Jenny checked into a drug rehabilitation program and stayed for 21 days. Then she continued outpatient services and still goes to support group meeting to continue her road to recovery. Jenny goes on, “Let me tell you it was not an easy process. I never thought I would actually feel so sick when I stopped taking the pills. I had the chills, was restless, my body was wrecked with aches and pains. I was so incredibly sick from the medication I had originally dispensed to help me” Jenny’s continued. “Although I am off the pills I have a lot of work to do to repair my relationships. My husband and I are in therapy and I have to address the situation with my children. I wasn’t a good mother for about a year. How do I make up for that?”

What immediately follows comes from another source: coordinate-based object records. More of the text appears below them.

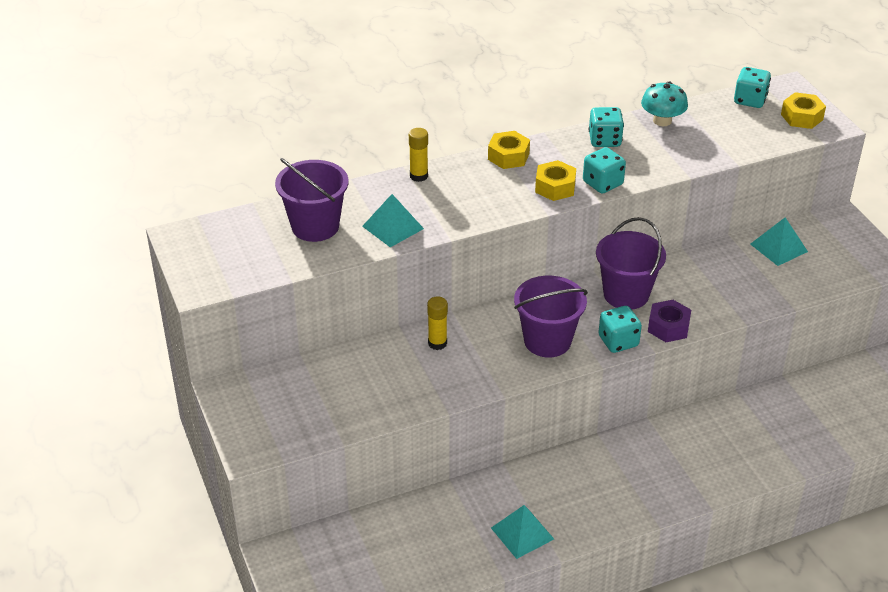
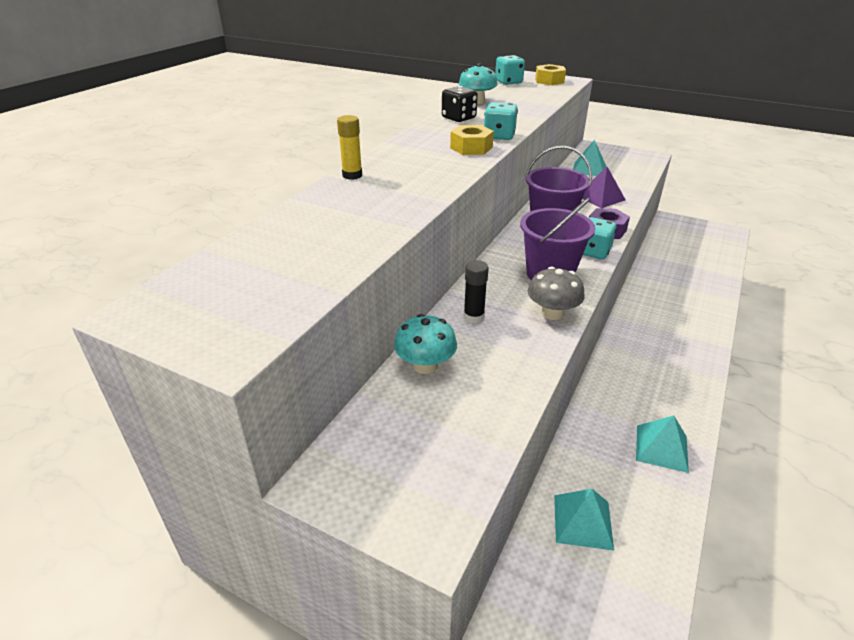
camera: 40 degrees left, 5 degrees down
purple bucket [275,158,349,242] -> none
turquoise pyramid [362,194,424,247] -> turquoise pyramid moved to [554,489,614,551]
yellow glue stick [427,296,448,350] -> black glue stick [464,260,489,323]
yellow nut [488,131,530,169] -> none
turquoise dice [589,107,624,147] -> black dice [442,86,478,122]
none -> turquoise mushroom [394,314,457,374]
none -> grey mushroom [528,266,585,320]
none -> purple pyramid [582,166,626,208]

Today drug treatment programs like the one Jenny was in are available for those with insurance or the money to pay for it. Unfortunately those who are uninsured or on Medicaid, there are waiting lists. Waiting lists for beds, for treatment and sometimes hope. Meanwhile prisons are continuing to fill with people who are addicted to different forms of drugs. According to http://www.drugwarfacts.org/cms/Prisons_and_Drugs#sthash.IfbmnYI4.dpbs, “On Dec. 31, 2012, there were 196,574 sentenced prisoners under federal jurisdiction. Of these, 99,426 were serving time for drug offenses, also On Dec. 31, 2011, there were 1,341,797 sentenced prisoners under state jurisdiction. Of these, 222,738 were serving time for drug offenses, of whom 55,013 were merely convicted for possession.”
Jenny ends her story by answering the question of what should be done about drug addictions, she simply responds, “I have been to hell and back. I wish I had never touched pain meds after my surgery but it was so easy. Doctor after doctors were willing to just refill my script due to my saying I was in pain. Granted there are those in pain who really needed the pills but it shouldn’t be as easy as it was for me. “ When asked if better screening of physician treatment would help “ she answered “it might, but I don’t have the answer, I am an addict who was lucky to find my way back.”